◆ Selected text:
_ _ _ _ _ _ _

# Anyone watching Revelation tonight on NBC?



## Anton Bruckner (Apr 13, 2005)

These guys are tapping into the lucrative end times industry. seems like the Dispensationalists and Broadcast TV are in a new marriage.


----------



## kevin.carroll (Apr 13, 2005)

Are you kidding??? Lost is on tonight!


----------



## tdowns (Apr 13, 2005)

*Lost...*

Lost + American Idol = No revelation

Go Bo!!!


----------



## sastark (Apr 13, 2005)

Dude. Lost. No contest.


----------



## JOwen (Apr 13, 2005)

> _Originally posted by Slippery_
> These guys are tapping into the lucrative end times industry. seems like the Dispensationalists and Broadcast TV are in a new marriage.



errr....no

Kind regards,

Jerrold


----------



## Jonathan (Apr 13, 2005)

> _Originally posted by Slippery_
> Anyone watching Revelation tonight on NBC?

_ _ _ _ _ _ _

◆ Excerpted records:
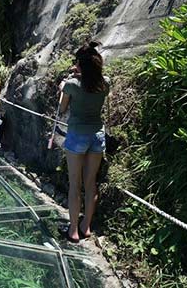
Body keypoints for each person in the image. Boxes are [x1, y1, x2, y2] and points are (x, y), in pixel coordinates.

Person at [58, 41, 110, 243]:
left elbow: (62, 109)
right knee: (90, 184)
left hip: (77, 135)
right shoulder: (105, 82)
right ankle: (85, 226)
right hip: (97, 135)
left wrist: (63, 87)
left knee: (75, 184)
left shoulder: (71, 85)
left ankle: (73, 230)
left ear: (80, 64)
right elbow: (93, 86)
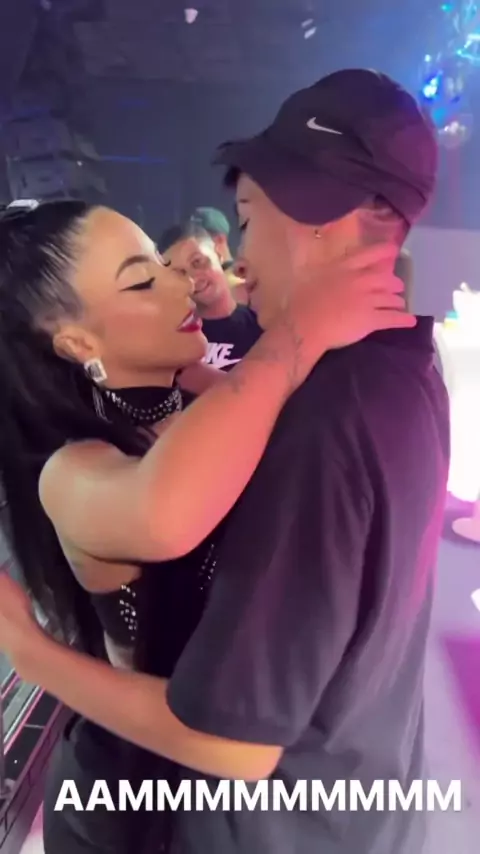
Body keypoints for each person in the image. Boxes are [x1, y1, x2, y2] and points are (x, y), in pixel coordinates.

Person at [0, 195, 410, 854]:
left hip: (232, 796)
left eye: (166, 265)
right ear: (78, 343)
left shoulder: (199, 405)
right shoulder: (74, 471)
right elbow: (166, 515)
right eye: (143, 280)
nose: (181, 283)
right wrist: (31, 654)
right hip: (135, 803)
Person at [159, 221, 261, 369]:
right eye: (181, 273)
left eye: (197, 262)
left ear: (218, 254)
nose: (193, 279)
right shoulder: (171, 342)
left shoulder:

_ _ _ _ _ _ _

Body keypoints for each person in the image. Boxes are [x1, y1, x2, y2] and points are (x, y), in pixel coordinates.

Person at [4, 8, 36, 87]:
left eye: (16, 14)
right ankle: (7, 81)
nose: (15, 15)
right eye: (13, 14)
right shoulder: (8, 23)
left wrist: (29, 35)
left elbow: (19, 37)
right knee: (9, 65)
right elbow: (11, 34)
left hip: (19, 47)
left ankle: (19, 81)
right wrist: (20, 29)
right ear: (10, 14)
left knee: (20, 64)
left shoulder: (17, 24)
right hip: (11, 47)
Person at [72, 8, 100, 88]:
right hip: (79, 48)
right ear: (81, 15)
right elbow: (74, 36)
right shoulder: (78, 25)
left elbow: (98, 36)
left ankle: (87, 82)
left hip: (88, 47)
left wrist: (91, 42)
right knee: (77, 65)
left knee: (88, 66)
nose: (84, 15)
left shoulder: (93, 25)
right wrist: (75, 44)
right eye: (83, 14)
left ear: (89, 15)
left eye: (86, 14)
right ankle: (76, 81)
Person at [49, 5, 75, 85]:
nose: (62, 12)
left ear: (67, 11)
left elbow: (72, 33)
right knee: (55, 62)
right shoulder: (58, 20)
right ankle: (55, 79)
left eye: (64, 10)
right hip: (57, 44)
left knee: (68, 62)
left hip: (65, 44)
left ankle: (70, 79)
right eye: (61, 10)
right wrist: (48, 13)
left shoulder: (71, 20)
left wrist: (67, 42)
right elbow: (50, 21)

_ _ _ _ _ _ _

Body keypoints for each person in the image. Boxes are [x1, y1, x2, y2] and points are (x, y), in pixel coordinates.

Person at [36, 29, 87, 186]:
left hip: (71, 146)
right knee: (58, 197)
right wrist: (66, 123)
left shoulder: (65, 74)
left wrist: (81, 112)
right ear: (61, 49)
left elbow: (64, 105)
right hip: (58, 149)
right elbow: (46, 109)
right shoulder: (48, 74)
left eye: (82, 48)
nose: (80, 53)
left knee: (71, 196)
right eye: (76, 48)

_ _ _ _ _ _ _

◆ What you are asked to do: Translate into Spanish this sentence from the forum thread about NBC's Revelation: "These guys are tapping into the lucrative end times industry." The records bear no relation to the forum thread.

◆ Response area: Estos tipos están aprovechando la lucrativa industria del fin de los tiempos.